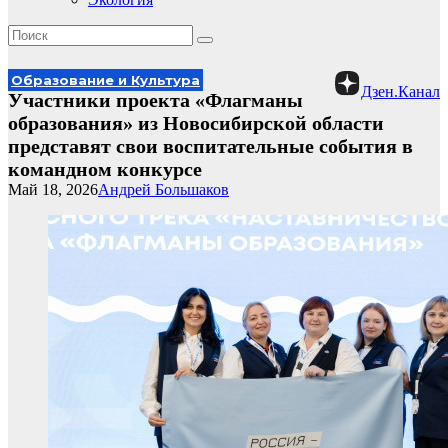
Образование и Культура
Дзен.Канал
Участники проекта «Флагманы
образования» из Новосибирской области
представят свои воспитательные события в
командном конкурсе
Май 18, 2026
Андрей Большаков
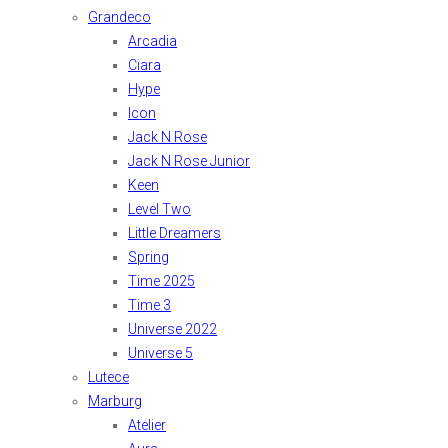
Grandeco
Arcadia
Ciara
Hype
Icon
Jack N Rose
Jack N Rose Junior
Keen
Level Two
Little Dreamers
Spring
Time 2025
Time 3
Universe 2022
Universe 5
Lutece
Marburg
Atelier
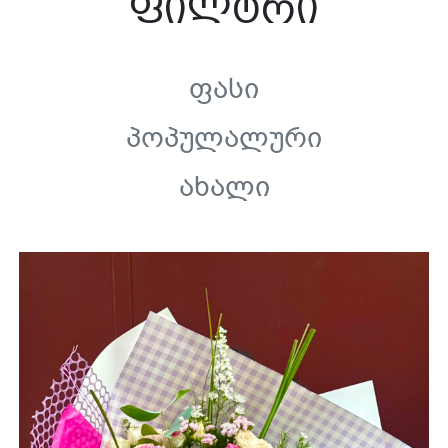
ფილტრი
Ფასი
Პოპულალური
Ახალი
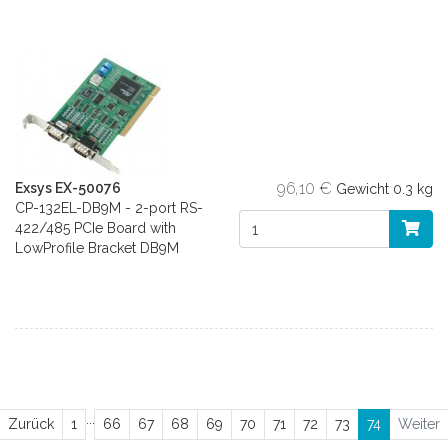
96,10 €
Exsys EX-50076
Gewicht
0.3 kg
CP-132EL-DB9M - 2-port RS-
422/485 PCIe Board with
LowProfile Bracket DB9M
...
Zurück
Zurück
1
66
67
68
69
70
71
72
73
74
Weiter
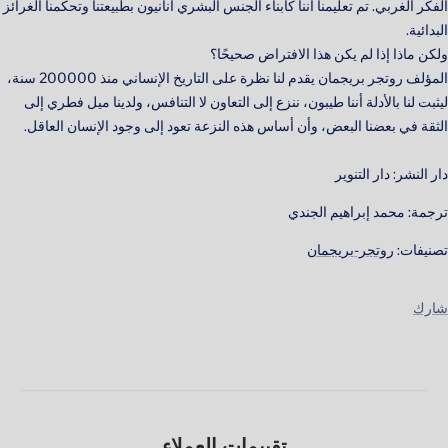
الفكر الغربي. تم تعليمنا أننا كأبناء الجنس البشري أنانيون بطبيعتنا وتحكمنا الغرائز
البدائية.
ولكن ماذا إذا لم يكن هذا الافتراض صحيحًا؟
المؤلف روتجر بريجمان يقدم لنا نظرة على التاريخ الإنساني منذ 200000 سنة،
ليثبت لنا بالأدلة أننا طيبون، ننزع إلى التعاون لا التنافس، ولدينا ميل فطري إلى
الثقة في بعضنا البعض، وأن أساس هذه النزعة تعود إلى وجود الإنسان العاقل.
دار النشر: دار التنوير
ترجمة: محمد إبراهيم الجندي
تصنيفات:
روتجر-بريجمان
شارك
تقييمات العملاء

================

> _ASSIGNMENT_:
Rewrite these lines with every "Zurück" replaced by "Back", keeping everything else the same and leaving out the pictures.

> _EXERCISE RESULT_:
Образование и Культура
Дзен.Канал
Участники проекта «Флагманы
образования» из Новосибирской области
представят свои воспитательные события в
командном конкурсе
Май 18, 2026
Андрей Большаков
Grandeco
Arcadia
Ciara
Hype
Icon
Jack N Rose
Jack N Rose Junior
Keen
Level Two
Little Dreamers
Spring
Time 2025
Time 3
Universe 2022
Universe 5
Lutece
Marburg
Atelier
ფილტრი
Ფასი
Პოპულალური
Ახალი
96,10 €
Exsys EX-50076
Gewicht
0.3 kg
CP-132EL-DB9M - 2-port RS-
422/485 PCIe Board with
LowProfile Bracket DB9M
...
Back
Back
1
66
67
68
69
70
71
72
73
74
Weiter
الفكر الغربي. تم تعليمنا أننا كأبناء الجنس البشري أنانيون بطبيعتنا وتحكمنا الغرائز
البدائية.
ولكن ماذا إذا لم يكن هذا الافتراض صحيحًا؟
المؤلف روتجر بريجمان يقدم لنا نظرة على التاريخ الإنساني منذ 200000 سنة،
ليثبت لنا بالأدلة أننا طيبون، ننزع إلى التعاون لا التنافس، ولدينا ميل فطري إلى
الثقة في بعضنا البعض، وأن أساس هذه النزعة تعود إلى وجود الإنسان العاقل.
دار النشر: دار التنوير
ترجمة: محمد إبراهيم الجندي
تصنيفات:
روتجر-بريجمان
شارك
تقييمات العملاء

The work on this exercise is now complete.